Faced with such ambiguity, the police officer is not required to look
the other way and lose the opportunity for further investigation. See State v. King, 175
Wis.2d 146, 154, 499 N.W.2d 190, 193 (Ct. App. 1993). Instead, the officer may temporarily detain the individual in
order to maintain the status quo while obtaining more information to resolve
the situation. See Goebel,
103 Wis.2d at 211, 307 N.W.2d at 919.
Although presenting
different facts, our holding in this case is largely influenced by State
v. Griffin, 183 Wis.2d 327, 515 N.W.2d 535 (Ct. App.), cert. denied,
115 S. Ct. 363 (1994). There, the
police stopped a motor vehicle without license plates but bearing a sign
“license applied for.” The court of
appeals held that the stopping of such a vehicle and the detention of the
operator were allowed pursuant to § 968.24, Stats.,
because the operation of such a vehicle might violate the Wisconsin law which
requires vehicle registration and display of registration plates. See Griffin, 183 Wis.2d
at 331-34, 515 N.W.2d at 537-38.
“License applied for”
signs are commonly displayed by persons who have recently purchased a vehicle
and paid the registration fee, but have not yet received the required license
plates. Nonetheless, citing the Anderson
proposition that “police officers are not required to rule out the possibility
of innocent behavior,” Anderson, 155 Wis.2d at 84, 454 N.W.2d at
766, the Griffin court concluded that the police had a specific
and articulable basis for stopping the vehicle. Griffin, 183 Wis.2d at 333-34, 515 N.W.2d at
538. We believe that the odds of illegal
behavior associated with the operation of the vehicle in Griffin
were far less than those presented by Murley's conduct in this case.

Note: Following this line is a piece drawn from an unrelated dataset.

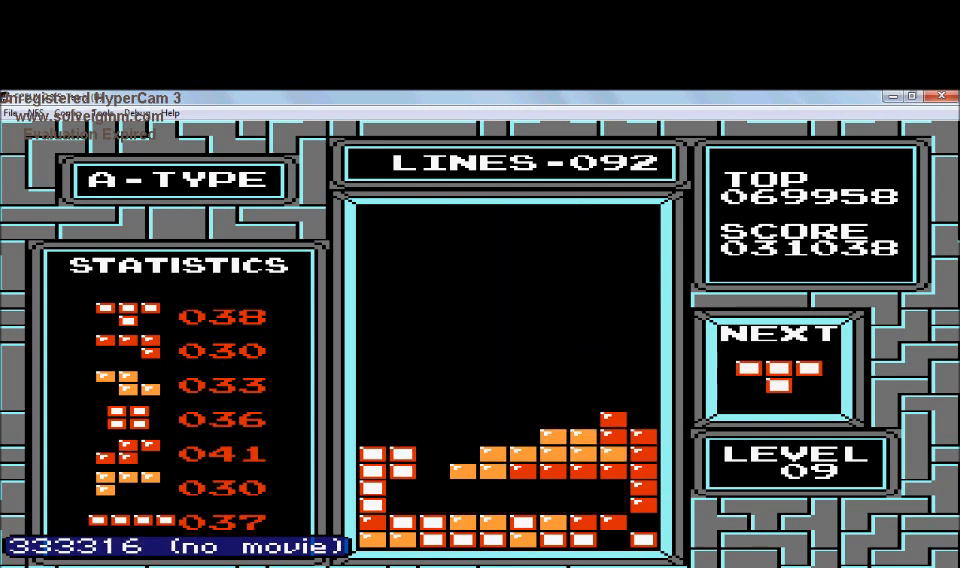
{"buttons": [], "events": [[400, "DPAD_LEFT", "down"], [500, "DPAD_LEFT", "up"]]}
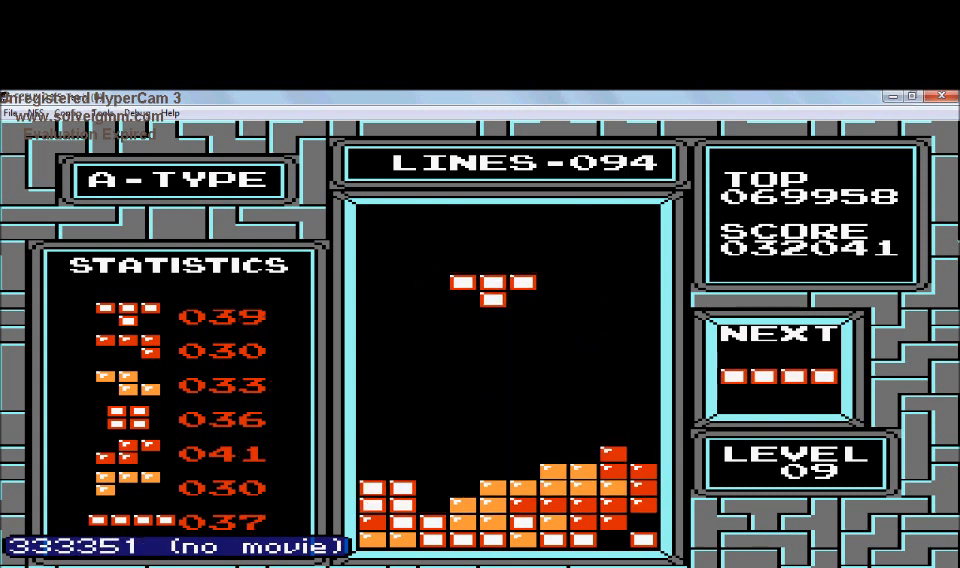
{"buttons": [], "events": [[100, "B", "down"], [301, "B", "up"], [301, "DPAD_LEFT", "down"], [401, "DPAD_LEFT", "up"]]}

As such, we are compelled to affirm the
trial court's ruling.
By the Court.—Judgment
affirmed.
This opinion will not be
published. See Rule 809.23(1)(b)4, Stats.
[1] We disagree with Murley's contention that the officer must articulate in his or her testimony the particular crime or crimes suspected. Murley cites no authority for this proposition and we know of none. Here, Delker testified that he stopped Murley to investigate the suspicious activity which he had witnessed. Under the circumstances of this case, we deem that testimony sufficient.